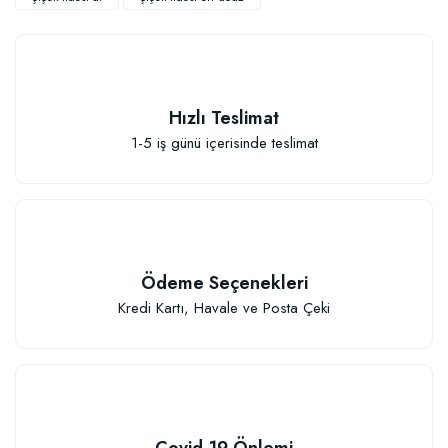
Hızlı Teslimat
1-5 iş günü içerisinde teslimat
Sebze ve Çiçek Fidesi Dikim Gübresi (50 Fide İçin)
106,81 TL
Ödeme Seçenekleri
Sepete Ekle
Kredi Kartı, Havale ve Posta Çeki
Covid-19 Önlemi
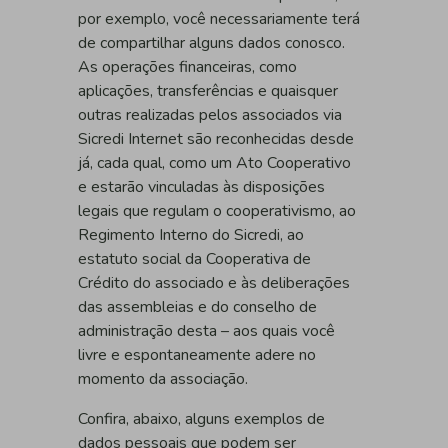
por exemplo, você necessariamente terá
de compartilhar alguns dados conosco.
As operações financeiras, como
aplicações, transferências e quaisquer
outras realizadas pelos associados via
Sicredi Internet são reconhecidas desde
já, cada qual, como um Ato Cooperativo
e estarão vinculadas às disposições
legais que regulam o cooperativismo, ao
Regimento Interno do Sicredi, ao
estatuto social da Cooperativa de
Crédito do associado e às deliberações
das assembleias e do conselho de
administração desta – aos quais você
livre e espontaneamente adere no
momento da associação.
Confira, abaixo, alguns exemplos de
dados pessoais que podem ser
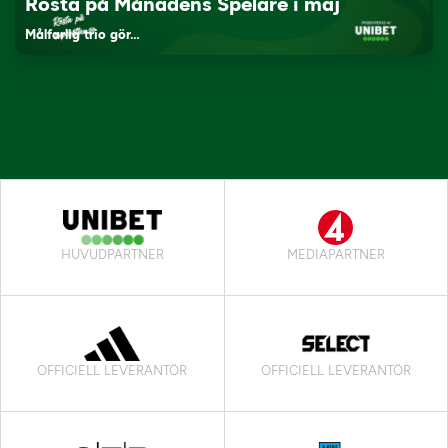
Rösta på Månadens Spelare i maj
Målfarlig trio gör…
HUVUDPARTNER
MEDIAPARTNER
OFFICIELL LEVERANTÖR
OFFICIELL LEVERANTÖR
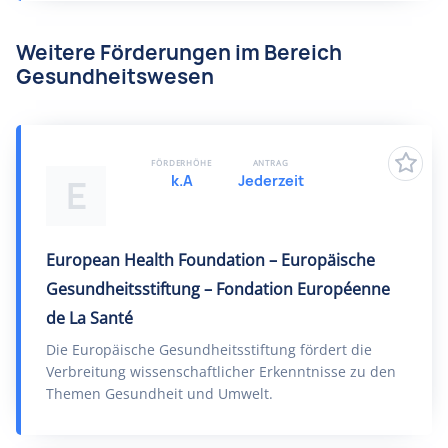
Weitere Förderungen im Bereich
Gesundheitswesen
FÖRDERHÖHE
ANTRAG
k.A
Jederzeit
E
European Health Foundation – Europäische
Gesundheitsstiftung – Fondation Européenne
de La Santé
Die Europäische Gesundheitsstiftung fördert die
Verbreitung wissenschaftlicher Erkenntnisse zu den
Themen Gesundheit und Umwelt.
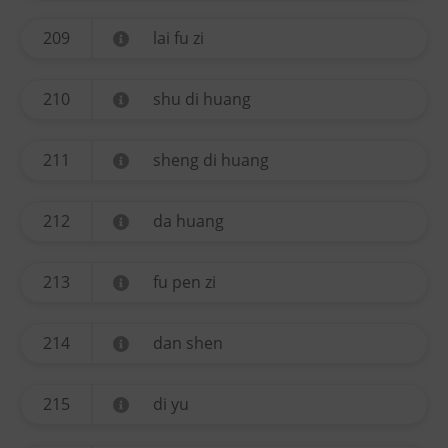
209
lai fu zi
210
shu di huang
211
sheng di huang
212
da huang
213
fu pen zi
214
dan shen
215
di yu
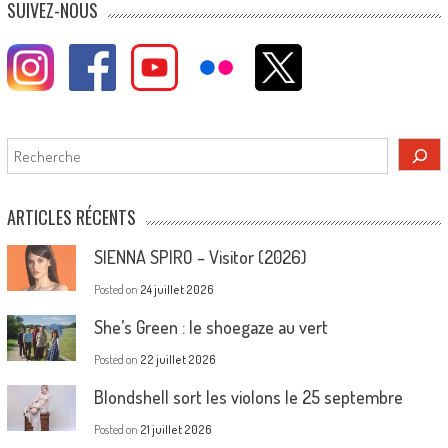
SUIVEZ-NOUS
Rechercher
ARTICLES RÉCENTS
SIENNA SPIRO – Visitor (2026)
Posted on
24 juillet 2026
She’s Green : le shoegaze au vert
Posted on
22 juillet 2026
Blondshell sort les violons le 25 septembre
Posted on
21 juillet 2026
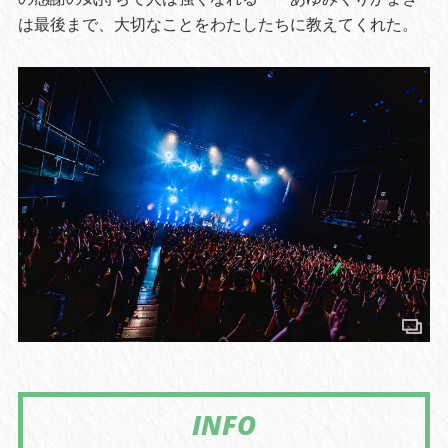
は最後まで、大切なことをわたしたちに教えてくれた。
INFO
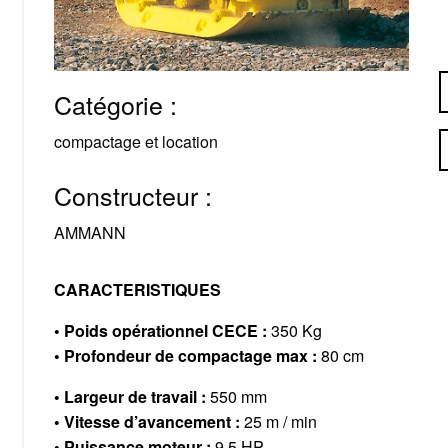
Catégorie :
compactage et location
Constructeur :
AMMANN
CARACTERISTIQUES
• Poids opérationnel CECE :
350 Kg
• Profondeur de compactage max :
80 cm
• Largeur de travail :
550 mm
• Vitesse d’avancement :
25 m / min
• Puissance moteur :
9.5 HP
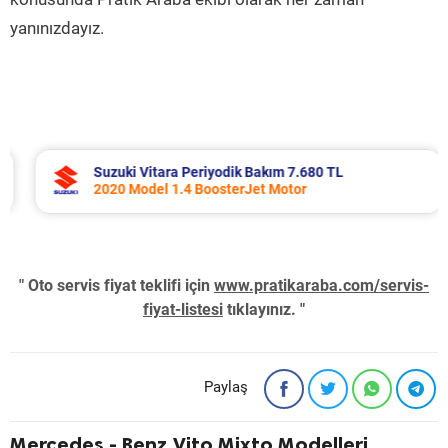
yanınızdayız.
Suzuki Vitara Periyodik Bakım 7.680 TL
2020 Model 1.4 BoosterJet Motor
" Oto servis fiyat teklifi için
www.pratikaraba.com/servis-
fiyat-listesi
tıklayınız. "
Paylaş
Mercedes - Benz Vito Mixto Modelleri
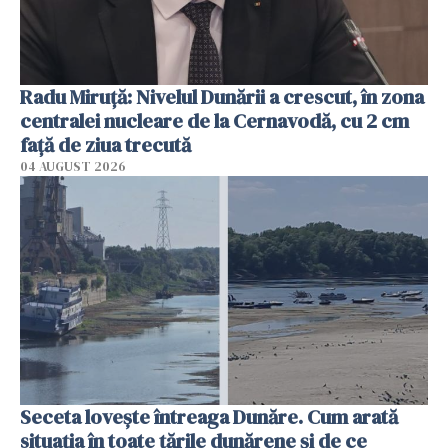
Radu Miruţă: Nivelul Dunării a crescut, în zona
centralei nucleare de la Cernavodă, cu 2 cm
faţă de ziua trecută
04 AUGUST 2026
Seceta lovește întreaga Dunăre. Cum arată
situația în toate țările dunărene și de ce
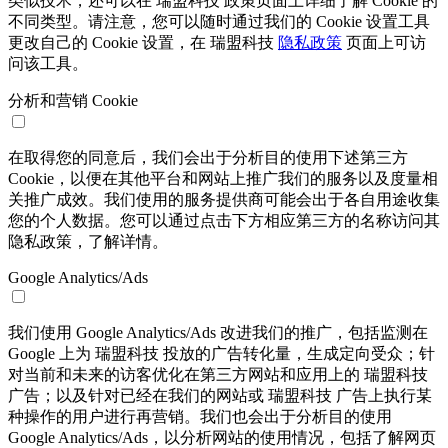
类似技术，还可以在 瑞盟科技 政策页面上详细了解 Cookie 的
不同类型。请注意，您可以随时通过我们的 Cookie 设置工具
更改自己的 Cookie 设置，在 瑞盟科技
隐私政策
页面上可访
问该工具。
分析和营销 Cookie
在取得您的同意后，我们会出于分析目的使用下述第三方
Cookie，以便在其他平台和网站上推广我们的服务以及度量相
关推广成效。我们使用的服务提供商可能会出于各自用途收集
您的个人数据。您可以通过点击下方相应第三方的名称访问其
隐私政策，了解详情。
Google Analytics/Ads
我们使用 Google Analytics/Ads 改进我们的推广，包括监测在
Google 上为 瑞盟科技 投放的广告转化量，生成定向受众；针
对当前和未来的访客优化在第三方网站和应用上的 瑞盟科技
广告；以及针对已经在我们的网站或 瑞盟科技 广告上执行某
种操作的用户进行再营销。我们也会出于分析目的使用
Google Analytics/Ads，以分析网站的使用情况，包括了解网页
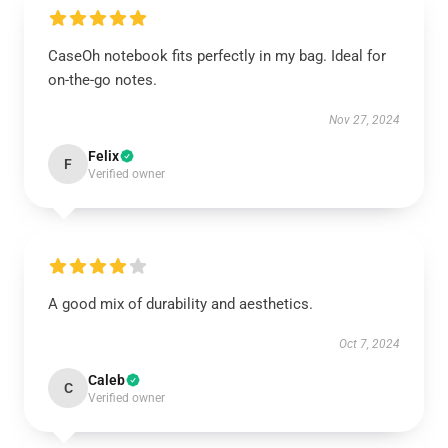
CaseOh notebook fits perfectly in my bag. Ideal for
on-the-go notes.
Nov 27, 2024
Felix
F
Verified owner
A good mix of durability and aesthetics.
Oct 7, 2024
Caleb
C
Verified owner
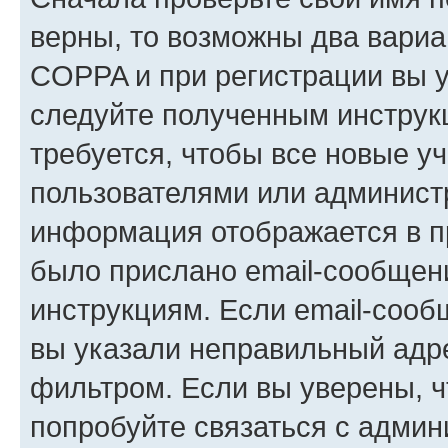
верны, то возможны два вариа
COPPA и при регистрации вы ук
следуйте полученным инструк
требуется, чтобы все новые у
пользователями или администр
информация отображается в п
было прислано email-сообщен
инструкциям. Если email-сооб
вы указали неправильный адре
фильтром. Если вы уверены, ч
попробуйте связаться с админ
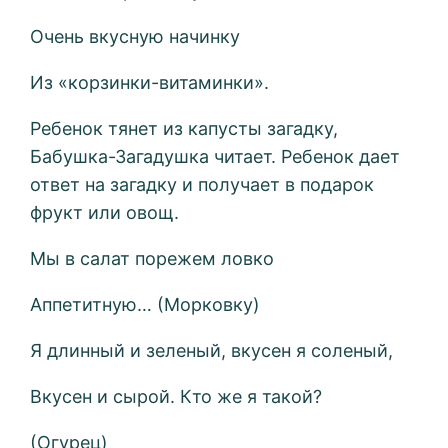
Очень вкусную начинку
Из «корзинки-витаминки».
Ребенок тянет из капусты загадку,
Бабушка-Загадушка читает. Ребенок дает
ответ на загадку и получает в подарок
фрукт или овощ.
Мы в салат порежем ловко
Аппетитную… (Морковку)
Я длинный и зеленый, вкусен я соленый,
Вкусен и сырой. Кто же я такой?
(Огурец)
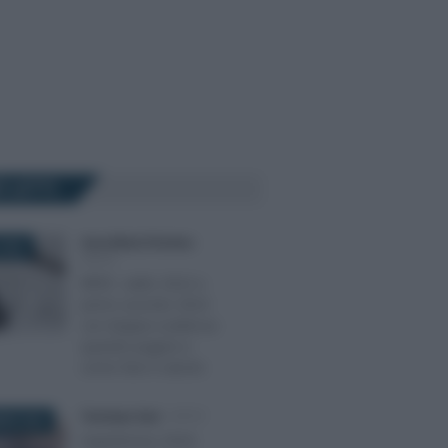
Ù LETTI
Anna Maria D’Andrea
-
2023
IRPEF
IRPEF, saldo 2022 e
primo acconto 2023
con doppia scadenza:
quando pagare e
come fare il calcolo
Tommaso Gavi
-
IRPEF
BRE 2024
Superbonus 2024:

* * *

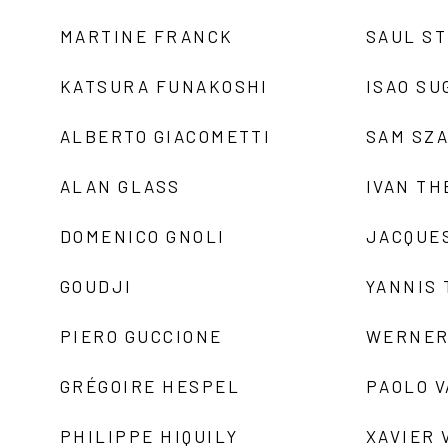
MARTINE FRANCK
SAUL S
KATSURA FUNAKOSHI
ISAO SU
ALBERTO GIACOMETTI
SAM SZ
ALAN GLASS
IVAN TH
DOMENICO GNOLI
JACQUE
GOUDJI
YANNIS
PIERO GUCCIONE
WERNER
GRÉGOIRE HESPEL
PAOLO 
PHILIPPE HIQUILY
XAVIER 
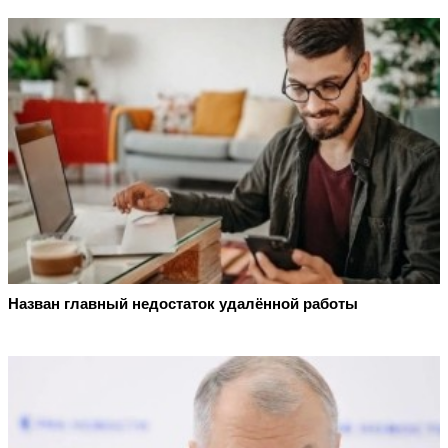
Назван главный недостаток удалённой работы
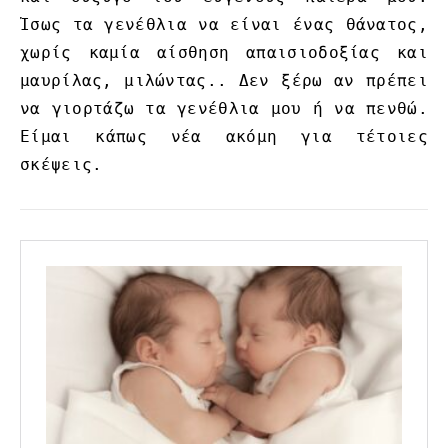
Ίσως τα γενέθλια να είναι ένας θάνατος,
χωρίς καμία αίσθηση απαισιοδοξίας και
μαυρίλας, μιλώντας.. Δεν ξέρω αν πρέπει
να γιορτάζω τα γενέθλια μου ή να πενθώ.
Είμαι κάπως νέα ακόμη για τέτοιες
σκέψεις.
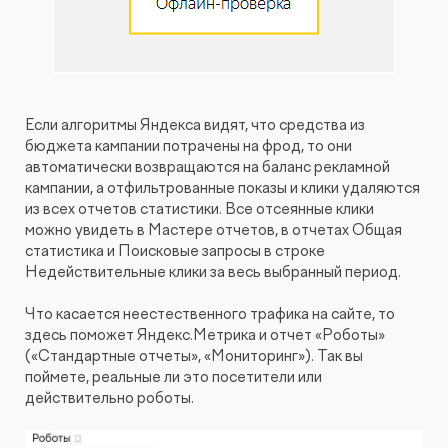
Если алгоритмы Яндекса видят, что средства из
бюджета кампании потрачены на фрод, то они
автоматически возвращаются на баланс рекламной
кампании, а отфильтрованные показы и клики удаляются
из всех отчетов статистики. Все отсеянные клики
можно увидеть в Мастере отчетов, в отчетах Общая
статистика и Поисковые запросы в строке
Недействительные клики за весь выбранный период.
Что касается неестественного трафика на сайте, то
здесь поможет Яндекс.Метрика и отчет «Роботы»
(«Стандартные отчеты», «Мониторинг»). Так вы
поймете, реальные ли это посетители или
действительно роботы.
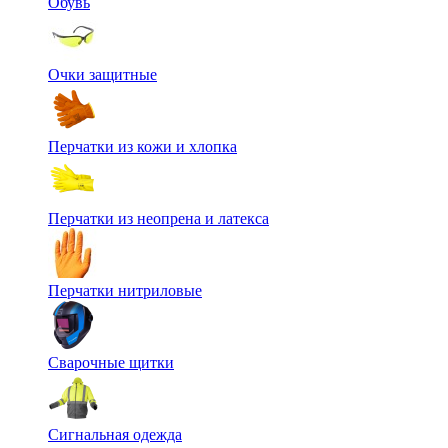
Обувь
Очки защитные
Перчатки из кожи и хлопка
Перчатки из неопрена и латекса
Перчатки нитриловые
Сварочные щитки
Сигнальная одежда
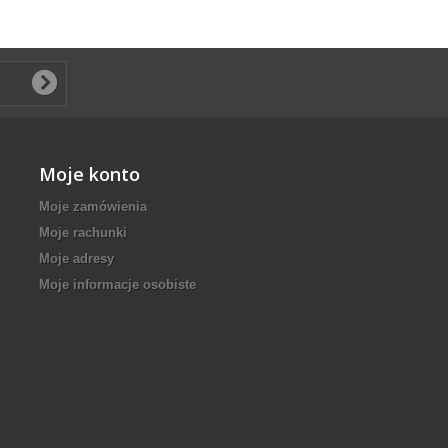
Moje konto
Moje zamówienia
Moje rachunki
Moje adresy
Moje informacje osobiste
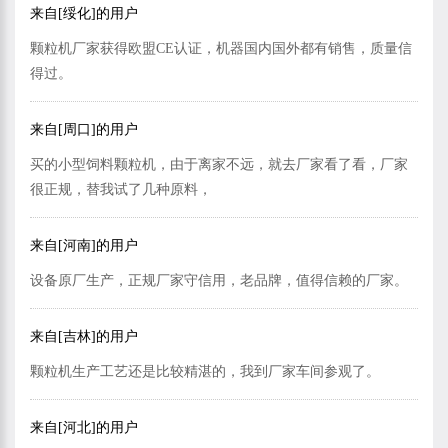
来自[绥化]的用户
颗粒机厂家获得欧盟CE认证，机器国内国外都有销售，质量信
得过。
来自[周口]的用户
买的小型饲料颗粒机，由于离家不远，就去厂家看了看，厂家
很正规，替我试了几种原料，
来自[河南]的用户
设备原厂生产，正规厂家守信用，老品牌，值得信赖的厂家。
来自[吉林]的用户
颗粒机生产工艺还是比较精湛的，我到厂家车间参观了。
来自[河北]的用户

--

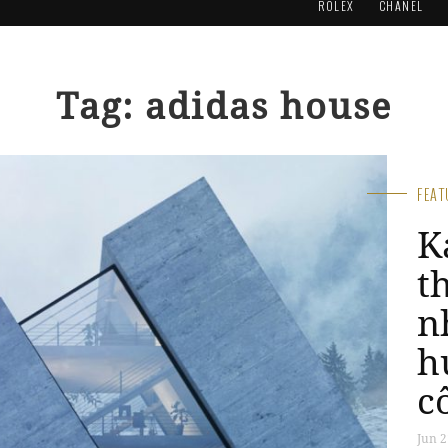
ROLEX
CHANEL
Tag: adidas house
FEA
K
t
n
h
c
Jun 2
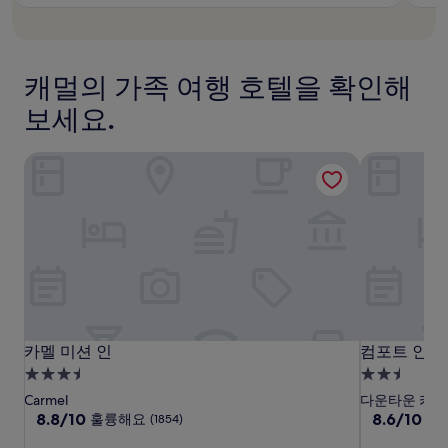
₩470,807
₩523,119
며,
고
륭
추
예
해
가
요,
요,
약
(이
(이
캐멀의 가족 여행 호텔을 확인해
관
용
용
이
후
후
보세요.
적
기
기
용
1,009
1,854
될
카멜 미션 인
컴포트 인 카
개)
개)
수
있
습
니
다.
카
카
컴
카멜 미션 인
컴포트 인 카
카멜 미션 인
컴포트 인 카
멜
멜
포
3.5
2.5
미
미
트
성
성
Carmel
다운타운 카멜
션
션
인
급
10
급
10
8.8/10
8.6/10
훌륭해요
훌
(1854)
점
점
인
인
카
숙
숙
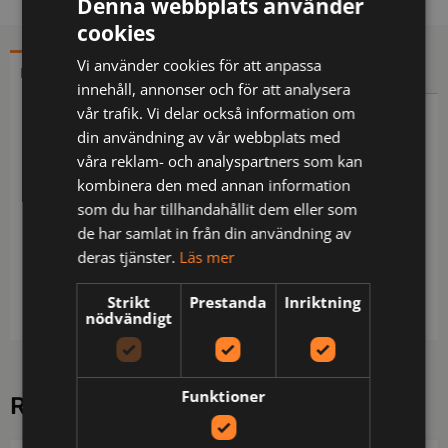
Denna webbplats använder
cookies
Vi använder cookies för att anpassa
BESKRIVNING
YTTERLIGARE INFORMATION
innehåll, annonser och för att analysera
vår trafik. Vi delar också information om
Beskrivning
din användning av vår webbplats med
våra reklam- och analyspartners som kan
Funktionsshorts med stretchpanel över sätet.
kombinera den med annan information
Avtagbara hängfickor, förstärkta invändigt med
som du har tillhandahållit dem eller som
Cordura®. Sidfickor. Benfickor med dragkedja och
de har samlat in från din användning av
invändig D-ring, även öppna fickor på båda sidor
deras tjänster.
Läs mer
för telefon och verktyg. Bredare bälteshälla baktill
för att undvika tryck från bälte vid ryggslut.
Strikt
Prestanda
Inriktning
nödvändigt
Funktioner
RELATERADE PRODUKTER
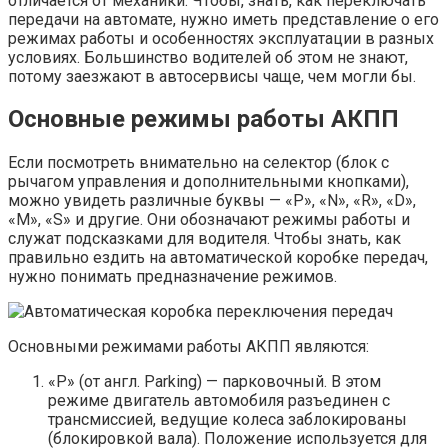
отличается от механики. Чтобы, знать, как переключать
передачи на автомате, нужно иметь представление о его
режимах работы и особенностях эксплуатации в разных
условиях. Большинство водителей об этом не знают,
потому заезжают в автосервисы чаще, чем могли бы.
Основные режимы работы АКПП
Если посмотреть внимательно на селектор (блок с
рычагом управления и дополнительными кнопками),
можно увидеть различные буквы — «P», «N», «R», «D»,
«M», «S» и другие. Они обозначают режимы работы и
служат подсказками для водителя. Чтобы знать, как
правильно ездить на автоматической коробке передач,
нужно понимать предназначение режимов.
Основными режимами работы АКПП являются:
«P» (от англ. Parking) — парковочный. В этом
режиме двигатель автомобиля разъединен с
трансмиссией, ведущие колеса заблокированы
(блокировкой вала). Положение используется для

- [Goal of the exercise] Excluding any pictures, print exactly the lines of the listing above from the line with "Hızlı Teslimat" to the line with "22 juillet 2026", both ends included.

- [Output of the exercise]
Hızlı Teslimat
1-5 iş günü içerisinde teslimat
Sebze ve Çiçek Fidesi Dikim Gübresi (50 Fide İçin)
106,81 TL
Ödeme Seçenekleri
Sepete Ekle
Kredi Kartı, Havale ve Posta Çeki
Covid-19 Önlemi
por exemplo, você necessariamente terá
de compartilhar alguns dados conosco.
As operações financeiras, como
aplicações, transferências e quaisquer
outras realizadas pelos associados via
Sicredi Internet são reconhecidas desde
já, cada qual, como um Ato Cooperativo
e estarão vinculadas às disposições
legais que regulam o cooperativismo, ao
Regimento Interno do Sicredi, ao
estatuto social da Cooperativa de
Crédito do associado e às deliberações
das assembleias e do conselho de
administração desta – aos quais você
livre e espontaneamente adere no
momento da associação.
Confira, abaixo, alguns exemplos de
dados pessoais que podem ser
Rösta på Månadens Spelare i maj
Målfarlig trio gör…
HUVUDPARTNER
MEDIAPARTNER
OFFICIELL LEVERANTÖR
OFFICIELL LEVERANTÖR
Weitere Förderungen im Bereich
Gesundheitswesen
FÖRDERHÖHE
ANTRAG
k.A
Jederzeit
E
European Health Foundation – Europäische
Gesundheitsstiftung – Fondation Européenne
de La Santé
Die Europäische Gesundheitsstiftung fördert die
Verbreitung wissenschaftlicher Erkenntnisse zu den
Themen Gesundheit und Umwelt.
209
lai fu zi
210
shu di huang
211
sheng di huang
212
da huang
213
fu pen zi
214
dan shen
215
di yu
SUIVEZ-NOUS
Rechercher
ARTICLES RÉCENTS
SIENNA SPIRO – Visitor (2026)
Posted on
24 juillet 2026
She’s Green : le shoegaze au vert
Posted on
22 juillet 2026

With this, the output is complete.